The Treasury Decision notes, however, that the establishment, at the outset of the PRI, of an exit condition that is tied to the private foundation’s exempt purposes in making the PRI can be an important indication that a foundation’s primary purpose in undertaking the PRI is in fact accomplishment of the exempt purposes.
Thus, private foundations may wish to consider various exit strategies and negotiate appropriate provisions when structuring a PRI by including, for example, a “put,” “call,” forced liquidation, demand or piggy-back registration right, or similar provisions tied to the foundation’s exempt purposes.
Typically, and almost by rule, the private foundation offering to make a PRI has a significant amount of leverage, and negotiating an appropriate means to exit could be one way to put that leverage to good use.
Is a Private Letter Ruling or Legal Opinion Required Prior to Making a PRI?
No. A private letter ruling (PLR) is not necessary for an investment to qualify as a PRI. Some private foundations request rulings for contemplated PRIs for absolute reassurance of a favorable determination by the IRS prior to the actual investment. This is often motivated by the desire to avoid the costly excise taxes on jeopardizing investments if the investment is later determined to not be a qualifying PRI, but the process can often take years before a response is issued (if one is issued at all). However, a PLR can take years to secure, and may come only long after the need for the PRI has come and gone.
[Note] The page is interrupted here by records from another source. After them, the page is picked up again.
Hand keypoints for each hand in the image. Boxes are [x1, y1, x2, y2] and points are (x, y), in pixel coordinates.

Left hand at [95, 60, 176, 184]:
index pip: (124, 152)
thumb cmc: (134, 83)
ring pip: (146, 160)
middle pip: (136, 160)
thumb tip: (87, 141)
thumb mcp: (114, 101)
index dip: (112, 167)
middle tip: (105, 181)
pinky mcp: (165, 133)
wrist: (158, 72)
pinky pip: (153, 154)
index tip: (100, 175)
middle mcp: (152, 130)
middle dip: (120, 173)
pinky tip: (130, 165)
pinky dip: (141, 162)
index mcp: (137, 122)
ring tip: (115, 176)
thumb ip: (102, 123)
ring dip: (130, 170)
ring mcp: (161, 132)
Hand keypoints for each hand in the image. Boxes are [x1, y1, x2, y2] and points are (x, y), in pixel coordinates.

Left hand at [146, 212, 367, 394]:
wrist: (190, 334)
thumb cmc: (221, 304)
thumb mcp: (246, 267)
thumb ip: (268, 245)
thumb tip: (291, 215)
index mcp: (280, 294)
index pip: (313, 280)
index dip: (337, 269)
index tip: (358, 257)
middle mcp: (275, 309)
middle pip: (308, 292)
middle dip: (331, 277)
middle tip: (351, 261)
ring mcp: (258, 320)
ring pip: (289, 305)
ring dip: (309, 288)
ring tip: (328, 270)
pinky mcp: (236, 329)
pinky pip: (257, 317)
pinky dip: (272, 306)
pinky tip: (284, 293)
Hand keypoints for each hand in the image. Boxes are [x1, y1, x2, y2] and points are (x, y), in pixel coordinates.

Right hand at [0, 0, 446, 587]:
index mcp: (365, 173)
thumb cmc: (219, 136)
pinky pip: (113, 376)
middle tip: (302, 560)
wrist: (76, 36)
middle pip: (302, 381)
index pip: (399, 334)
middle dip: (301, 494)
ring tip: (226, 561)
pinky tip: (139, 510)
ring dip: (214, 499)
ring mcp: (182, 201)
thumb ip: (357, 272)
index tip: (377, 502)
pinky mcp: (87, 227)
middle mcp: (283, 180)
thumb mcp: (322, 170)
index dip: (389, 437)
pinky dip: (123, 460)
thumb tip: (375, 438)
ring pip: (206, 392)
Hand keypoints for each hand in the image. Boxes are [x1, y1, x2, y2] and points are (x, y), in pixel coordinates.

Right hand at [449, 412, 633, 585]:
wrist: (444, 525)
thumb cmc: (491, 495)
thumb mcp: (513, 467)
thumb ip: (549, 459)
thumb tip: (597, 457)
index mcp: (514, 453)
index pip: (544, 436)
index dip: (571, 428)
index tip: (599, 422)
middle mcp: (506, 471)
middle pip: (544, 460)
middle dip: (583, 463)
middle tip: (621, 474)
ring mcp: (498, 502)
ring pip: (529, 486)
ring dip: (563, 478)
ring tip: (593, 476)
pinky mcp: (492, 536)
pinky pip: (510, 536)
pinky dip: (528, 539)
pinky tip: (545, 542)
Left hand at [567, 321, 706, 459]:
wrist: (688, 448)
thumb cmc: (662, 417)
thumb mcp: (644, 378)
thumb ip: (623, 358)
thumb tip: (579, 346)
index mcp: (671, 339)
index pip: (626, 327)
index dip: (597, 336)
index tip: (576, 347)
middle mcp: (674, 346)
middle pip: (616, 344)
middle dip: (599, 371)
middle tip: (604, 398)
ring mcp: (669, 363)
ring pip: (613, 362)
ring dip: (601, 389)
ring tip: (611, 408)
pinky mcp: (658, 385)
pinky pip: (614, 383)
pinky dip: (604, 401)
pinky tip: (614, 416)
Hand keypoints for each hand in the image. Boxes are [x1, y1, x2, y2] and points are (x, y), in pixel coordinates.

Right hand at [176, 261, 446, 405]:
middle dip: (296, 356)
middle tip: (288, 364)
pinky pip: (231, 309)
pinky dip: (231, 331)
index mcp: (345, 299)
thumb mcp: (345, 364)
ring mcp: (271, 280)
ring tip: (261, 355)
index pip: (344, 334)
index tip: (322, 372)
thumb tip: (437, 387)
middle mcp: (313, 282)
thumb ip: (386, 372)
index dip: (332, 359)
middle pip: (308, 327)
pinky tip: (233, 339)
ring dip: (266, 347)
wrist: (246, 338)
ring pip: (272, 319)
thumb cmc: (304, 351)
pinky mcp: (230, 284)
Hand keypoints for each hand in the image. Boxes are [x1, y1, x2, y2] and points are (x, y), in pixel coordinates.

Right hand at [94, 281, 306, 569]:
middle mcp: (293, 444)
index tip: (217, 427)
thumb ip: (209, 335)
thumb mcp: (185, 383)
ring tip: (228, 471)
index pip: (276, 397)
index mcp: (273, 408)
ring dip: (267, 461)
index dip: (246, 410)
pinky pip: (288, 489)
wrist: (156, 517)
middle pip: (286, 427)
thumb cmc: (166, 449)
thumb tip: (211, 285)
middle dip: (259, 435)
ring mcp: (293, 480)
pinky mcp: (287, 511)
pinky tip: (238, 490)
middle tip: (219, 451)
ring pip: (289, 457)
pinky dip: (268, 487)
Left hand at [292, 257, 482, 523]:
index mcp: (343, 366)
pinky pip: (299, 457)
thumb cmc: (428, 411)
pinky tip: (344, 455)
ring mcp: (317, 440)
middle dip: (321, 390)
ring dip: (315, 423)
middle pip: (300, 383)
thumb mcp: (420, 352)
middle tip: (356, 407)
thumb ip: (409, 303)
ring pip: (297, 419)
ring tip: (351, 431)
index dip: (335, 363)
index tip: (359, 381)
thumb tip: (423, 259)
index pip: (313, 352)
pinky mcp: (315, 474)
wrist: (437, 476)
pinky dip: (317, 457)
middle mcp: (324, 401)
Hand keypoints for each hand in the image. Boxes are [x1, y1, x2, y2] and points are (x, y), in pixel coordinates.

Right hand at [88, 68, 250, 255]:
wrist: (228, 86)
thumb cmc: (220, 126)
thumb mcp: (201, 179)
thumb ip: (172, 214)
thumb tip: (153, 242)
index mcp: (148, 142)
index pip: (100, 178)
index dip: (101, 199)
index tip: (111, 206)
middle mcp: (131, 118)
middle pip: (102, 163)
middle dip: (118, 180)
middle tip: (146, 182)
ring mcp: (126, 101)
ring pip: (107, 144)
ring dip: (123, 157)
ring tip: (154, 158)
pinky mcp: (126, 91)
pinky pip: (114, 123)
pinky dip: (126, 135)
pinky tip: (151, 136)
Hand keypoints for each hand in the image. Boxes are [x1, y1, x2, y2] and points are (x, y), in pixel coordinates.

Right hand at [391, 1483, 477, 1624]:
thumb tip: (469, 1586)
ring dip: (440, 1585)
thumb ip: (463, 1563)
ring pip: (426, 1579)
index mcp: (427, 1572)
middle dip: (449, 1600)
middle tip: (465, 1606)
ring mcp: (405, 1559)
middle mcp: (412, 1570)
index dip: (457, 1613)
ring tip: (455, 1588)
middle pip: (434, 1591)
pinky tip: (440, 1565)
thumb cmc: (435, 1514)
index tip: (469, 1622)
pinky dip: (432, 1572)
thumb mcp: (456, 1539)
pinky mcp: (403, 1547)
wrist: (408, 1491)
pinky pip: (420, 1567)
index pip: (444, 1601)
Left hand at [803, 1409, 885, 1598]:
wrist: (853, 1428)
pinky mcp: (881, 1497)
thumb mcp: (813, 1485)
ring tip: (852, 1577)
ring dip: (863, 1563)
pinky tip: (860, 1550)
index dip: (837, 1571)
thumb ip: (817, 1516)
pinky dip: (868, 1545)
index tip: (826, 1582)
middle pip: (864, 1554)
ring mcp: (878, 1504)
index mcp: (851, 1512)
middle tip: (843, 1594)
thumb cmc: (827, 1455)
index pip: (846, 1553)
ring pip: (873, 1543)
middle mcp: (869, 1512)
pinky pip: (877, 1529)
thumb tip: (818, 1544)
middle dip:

Other foundations seek a reasoned legal opinion indicating that a particular investment is more likely than not to qualify, or should qualify, as a PRI. A formal tax opinion is often considered a prerequisite for board approval of a PRI and indicates counsel’s level of comfort that the proposed investment qualifies as a PRI. The tax opinion is particularly important because reasonable reliance on a legal opinion can shield a foundation manager from otherwise applicable excise taxes if the investment is later found to be a jeopardizing investment and not a PRI.
The new examples in the now final Treasury Regulations are quite substantive and help to answer many of the more frequently asked questions about PRIs. Moreover, the issuance of these new examples, and private letter rulings based on the new examples, should continue to illustrate the potential of and interest in the use of PRIs by private foundations.
1 Treas. Reg. section 53.4944-3(b), Examples 11-19, adopted effective April 25, 2016 by Treasury Decision 9762.
2 See Treas. Reg. section 53.4944-3(b), Examples 1-10.
3 For a detailed discussion on PRIs and the 2012 proposed regulations, see Lion and Mancino, “PRIs-New Proposed Regulations and the New Venture Capital,” 24 Exempts 2 (Sept/Oct 2012), page 3.